I don't want to be thankful for the rain today. To be honest, I'm feeling a bit grumpy. But somehow I'm going to dig deep in the comforts of my home, with a roof over my head, and not let it shape my attitude towards the day.

Friday, May 13, 2011

Reflections of Motherhood Part 5: Routine

I did a lot of reading while I was pregnant. I wasn’t too into all the pregnancy books (except this one) as a twin pregnancy is so different from singletons, although I did enjoy my weekly emails telling me how big my babies were and read a bit about their development. What I did read about was what to do after and I’m glad I did. I like to be prepared, I like to have a plan and I knew that with twins it would be important in getting through the early months. I basically went to the people whose parenting styles I respect and found out what they did. A book that was mentioned by almost all of them was this which focused on the E.A.S.Y. routine (Eat, Activity, Sleep, You). While not everything in the book was for me, I liked the idea of a flexible routine and knowing what came next. So since day one we’ve been following that plan... the boys get fed, followed by activity time (diapers, playing, reading etc.), then naps and time for myself. Because my boys slept so much in the early days we had to wake them to eat every 3 hours and we fell into that schedule. When they were ready we stretched it out to 4 hours between milk feedings during the day and that’s where we are now. My days are somewhat predictable and I love it. I think the boys do too. People often say we are lucky that we have such great sleepers, but I attribute it to our routine and teaching our boys how to sleep well. It seems to be pretty consistent with other parents who did something similar. I don’t think luck has anything to do with it.

I am not an “on demand” parent. That doesn’t work for me, especially with two the same age. That being said, I obviously believe that parents should choose the style of parenting that works best for them (*Side note: One things I’ve observed from friends who feed on demand is that they basically feed their baby whenever they cry. I guess my main issue is that I don’t always think a cry equals hunger and there are other things that can be done.

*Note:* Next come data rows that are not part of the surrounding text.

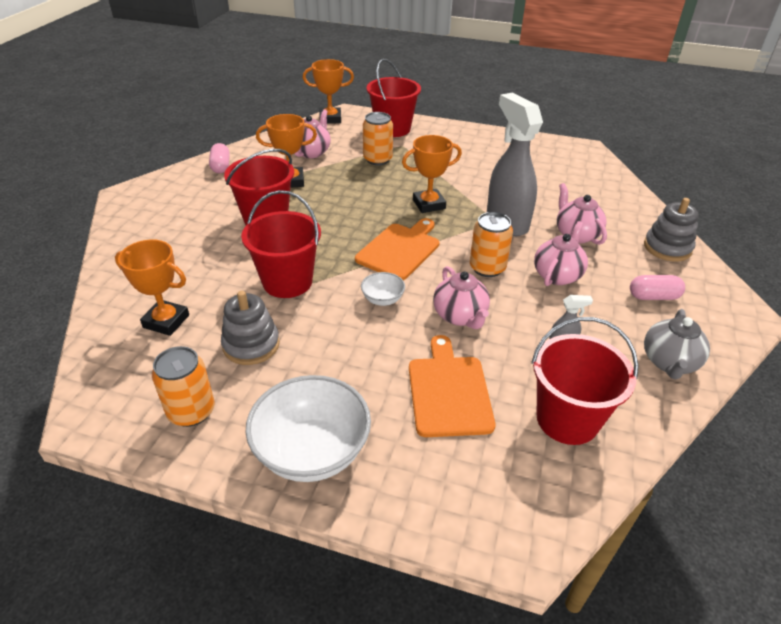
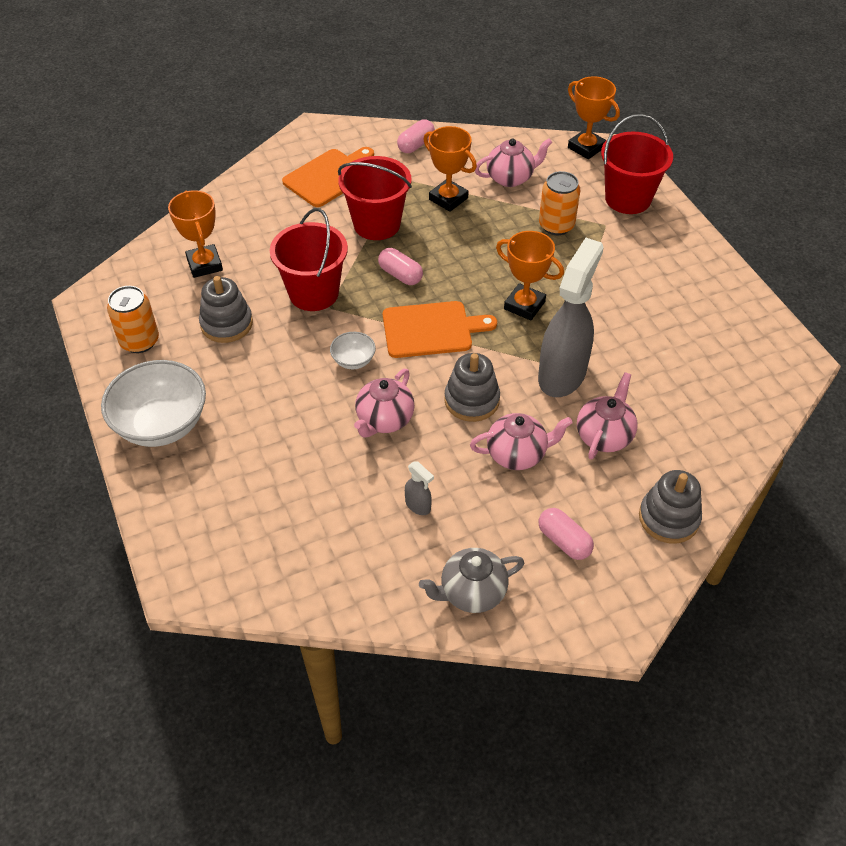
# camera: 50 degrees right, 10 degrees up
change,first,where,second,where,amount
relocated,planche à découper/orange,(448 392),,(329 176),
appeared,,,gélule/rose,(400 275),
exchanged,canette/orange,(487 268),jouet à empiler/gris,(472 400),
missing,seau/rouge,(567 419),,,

Feeding is used as form of soothing which I think can be fine in babyhood but not as healthy in later years... think of the obesity epidemic and emotional eating, which I definitely do from time to time. I’m not saying on demand feeding and obesity are linked at all, I just have some questions about what I’ve seen. Again, just MY opinion and I have no issue with my friends doing it.) I believe that ultimately it’s important to raise loving, kind and respectful children. I don’t think sharing a family bed or crib sleeping, feeding on demand or by schedule, whether or not I wear my baby or let my child cry-it-out, has that much to do with it. I personally don’t know how I would have done it without my routine, while others might like a more go-with-the-flow type approach. I’m probably also a little more structured than I would have been with one and when/if the next child comes along we’ll also have older siblings to factor in. But as I’m getting closer to the end of my first year of motherhood (*sigh*), I think I’ve done pretty well to survive with twins and I think I have my routine to thank.

Wednesday, May 4, 2011

Life is Precious

Normally I'm in bed right now, but tonight I can't sleep. Today a friend lost her 59 year-old mom, completely unexpected. My heart aches for her tonight. My husband lost his mom six years ago very suddenly. When I heard my friend's mom was in the hospital my thoughts went back to that weekend that still seems like a bad dream. I am especially saddened that my boys will never know their Grandma and I think of my friend's young children who have now lost someone so special to them. I'm reminded today that life is precious. There is no guarantee that we'll have tomorrow. We always think it won't happen to us, to the people we love, but then it does and we're hit smack in the face with the fragility of life. I will wake up differently tomorrow, thankful for the gift I've been given.